Tilly Birds - When The Film’s Over
The idea of love, to many of us, has always been influenced by romantic movies. The Thai trio’s new single “When the Film’s Over,” sounds like it’s made for a music montage scene of a love story, but it’s more “Blue Valentine” than “Notting Hill.” It’s a sober recollection of a love that has ended its run, tinged with a patina of regret and a healthy dose of realization. The lines “I rewatch the scenes we embrace / The days we spent, memories I can’t erase / But you’re not here today, what else can I say” haunt me. There’s nothing like a clear-headed appreciation of a past relationship. It may be over, but that love still exists somewhere, like a film ready to be watched over and over.
The Pitchfork Review
The much missed quarterly magazine “The Pitchfork Review” only lived for 11 issues, from 2013 to 2016. It was a surprising move from the music website, turning to print while everything else was going digital. Each issue was packed with features, retrospectives, interviews, reviews, and even free records. It was thoughtfully designed and curated — distinguishing qualities from Pitchfork the website. Its tactility was somehow a nod to the comeback of physical records and a throwback to the golden era of music rags. When it eventually folded, run over by the rapid pace of online news, it became another relic of an era gone by.
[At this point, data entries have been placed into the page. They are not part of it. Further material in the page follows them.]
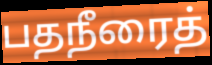
பதநீரைத்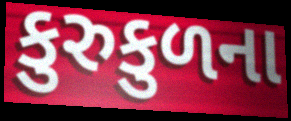
કુરુકુળના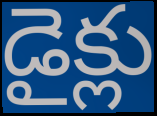
డైక్లు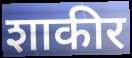
शाकीरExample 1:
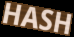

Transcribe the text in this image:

HASH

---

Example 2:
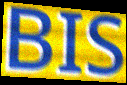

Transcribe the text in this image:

BIS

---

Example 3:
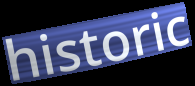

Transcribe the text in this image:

historic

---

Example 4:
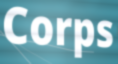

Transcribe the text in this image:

Corps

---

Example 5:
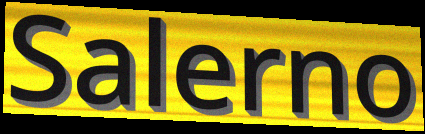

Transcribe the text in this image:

Salerno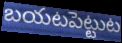
బయటపెట్టుటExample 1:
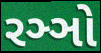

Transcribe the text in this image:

રઞ્ઞો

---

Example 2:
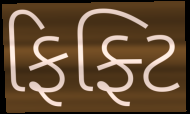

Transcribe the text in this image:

ફિફ્ટિ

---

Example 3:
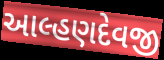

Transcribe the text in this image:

આલ્હણદેવજી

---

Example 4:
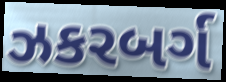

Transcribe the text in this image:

ઝકરબર્ગ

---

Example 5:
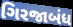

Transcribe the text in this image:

ગિરજાબંધ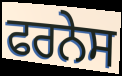
ਫਰਨੇਸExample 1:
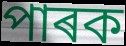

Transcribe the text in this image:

পাৰক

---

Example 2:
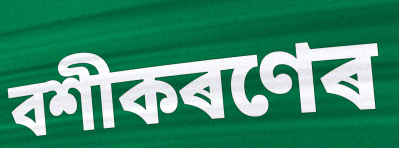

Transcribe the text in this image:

বশীকৰণেৰ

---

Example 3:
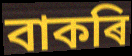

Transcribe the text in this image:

বাকৰি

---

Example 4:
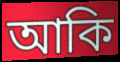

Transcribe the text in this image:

আকি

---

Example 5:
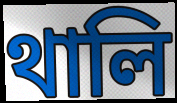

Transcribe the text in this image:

থালিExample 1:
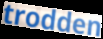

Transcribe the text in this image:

trodden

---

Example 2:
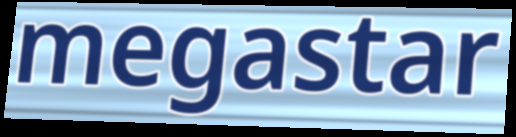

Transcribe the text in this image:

megastar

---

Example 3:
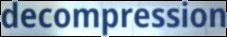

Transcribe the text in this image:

decompression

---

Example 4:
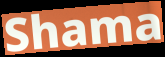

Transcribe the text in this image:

Shama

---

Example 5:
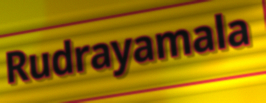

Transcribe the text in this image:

Rudrayamala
Fast forward to July 2020 when the now Condé Nast-backed Pitchfork launched the podcast "The Pitchfork Review." The “Review” is their first foray in giving readers a behind-the-scenes look at some of their biggest stories or topics of the week. “I feel like the podcast allows for you to feel like you’re sitting at the bar with a bunch of friends talking about the new Lana del Ray album,” said Pitchfork editor-in-chief Puja Patel in an interview.
The first episode is an interesting look into how TikTok revolutionizes both pop music and the BLM revolution. TikTok has helped songs like “Say So” become ubiquitous while, on the other hand, giving BIPOC creators the opportunity to spread awareness about the current civil rights upheaval, despite the shadowbanning that’s been happening.